The ICC has been testing Rockport’s infrastructure for more than a year on the Durham Intelligent NIC Environment (DINE), an experimental system that includes 24 compute nodes and Rockport’s 6D torus switchless Ethernet fabric. The Rockport technology was put on 16 nodes and the ICC has been testing the technology and benchmarking the results.
The scientists ran code on the system and artificially increased the congestion in the network to simulate having other codes running at the same time. The ICC ran different scenarios – with Rockport’s technology running on varying numbers of nodes and changing numbers of noisy neighbors running on nodes increasing congestion. Scientists found that performance did not degrade as the network congestion increased, according to Basden.
They also found that it took workloads 28 percent more time to reach completion than those on the Rockport nodes.
With COSMA7, Basden will split the supercomputer in half, with 224 nodes running Rockport’s Switchless Network architecture and the other 224 using InfiniBand. Lustre or Ceph files will be directly connected on both fabrics and scientists will be able to directly compare the two networks running on thousands of compute cores using 100 TB of RAM. The performance of workloads on congested networks will be studied, as will comparisons of them running on a general-purpose system.
“What’s important is that these nodes are going to be identical – identical RAM, identical processors, etc.,” Badsen said. “We’ll really be able to do direct comparisons of the codes in a quiet environment, so we can keep other users off and say, ‘Just run this code.’ We’ll artificially introduce congestion but also in unconstrained environments and then we’ll be able to get a feel for which network is generally doing better.”
They will also ramp up the number of cores and RAM and “run real scientific simulations and looking at the performance of these under the congestion,” he said.
Williams is confident Badsen and the ICC will see significant improvements when running Rockport.

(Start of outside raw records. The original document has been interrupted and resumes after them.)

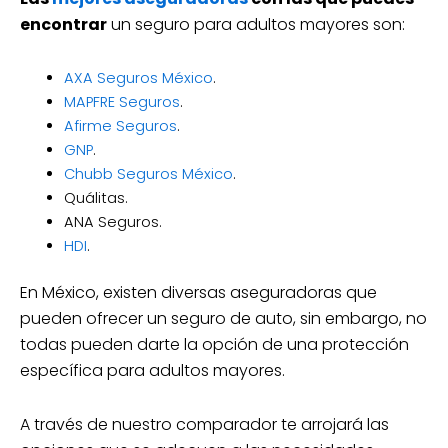
encontrar
un seguro para adultos mayores son:
AXA Seguros México
.
MAPFRE Seguros
.
Afirme Seguros
.
GNP
.
Chubb Seguros México
.
Quálitas.
ANA Seguros.
HDI
.
En México, existen diversas aseguradoras que
pueden ofrecer un seguro de auto, sin embargo, no
todas pueden darte la opción de una protección
específica para adultos mayores.
A través de nuestro comparador te arrojará las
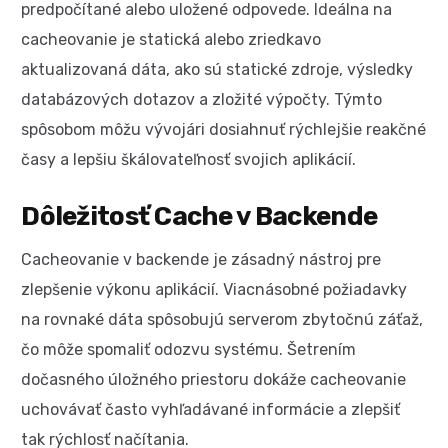
predpočítané alebo uložené odpovede. Ideálna na
cacheovanie je statická alebo zriedkavo
aktualizovaná dáta, ako sú statické zdroje, výsledky
databázových dotazov a zložité výpočty. Týmto
spôsobom môžu vývojári dosiahnuť rýchlejšie reakčné
časy a lepšiu škálovateľnosť svojich aplikácií.
Dôležitosť Cache v Backende
Cacheovanie v backende je zásadný nástroj pre
zlepšenie výkonu aplikácií. Viacnásobné požiadavky
na rovnaké dáta spôsobujú serverom zbytočnú záťaž,
čo môže spomaliť odozvu systému. Šetrením
dočasného úložného priestoru dokáže cacheovanie
uchovávať často vyhľadávané informácie a zlepšiť
tak rýchlosť načítania.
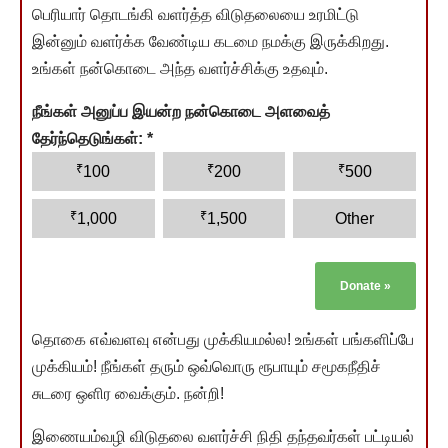
பெரியார் தொடங்கி வளர்த்த விடுதலையை உரமிட்டு
இன்னும் வளர்க்க வேண்டிய கடமை நமக்கு இருக்கிறது.
உங்கள் நன்கொடை அந்த வளர்ச்சிக்கு உதவும்.
நீங்கள் அனுப்ப இயன்ற நன்கொடை அளவைத்
தேர்ந்தெடுங்கள்:
*
₹
₹
₹
100
200
500
₹
₹
1,000
1,500
Other
Donate
»
தொகை எவ்வளவு என்பது முக்கியமல்ல! உங்கள் பங்களிப்பே
முக்கியம்! நீங்கள் தரும் ஒவ்வொரு ரூபாயும் சமூகநீதிச்
சுடரை ஒளிர வைக்கும். நன்றி!
இணையம்வழி விடுதலை வளர்ச்சி நிதி தந்தவர்கள் பட்டியல்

“When we think about performance under load, which is really what matters, it’s not the data-sheet best-case scenario, it’s how well do you control performance under very heavy load,” he said. “Let’s break all that packets up into small pieces. Allow us to take these critical, latency-sensitive messages and move ahead in the queue, which allows us to ensure that those critical messages that drive workload location time always arrive first as they get through the network.”
This goes back to the importance of messages from one part of these large simulations are delivered to other parts as quickly as possible. In tests, messages in Rockport’s architecture take 25 nanoseconds to reach their targets. That compares with 15,000 nanoseconds with InfiniBand and 220,000 nanoseconds with Ethernet.
In institutional and enterprise HPC environments, “the network is the problem,” Williams said. “Compute and storage are getting fast. The network really hasn’t kept up. When you look at how a traditional spine-and-leaf network architecture provides access to the aggregate bandwidth, it is pretty inefficient in doing that and you can get up to 60 percent less bandwidth than you believe you should get. What we see is because of the congestion on that network, because of the challenge of effective use of that bandwidth, you can get a degradation of workload performance. In an idle network, you can get very good performance for your code. As other people start using it, you get that congestion and your workloads slow down. We’ve seen between 20 or 30 percent impact due to those noisy neighbors. We have a very different kind of architecture. We want to make sure our technology is easy to adopt, easy to deploy, easy for people to use.”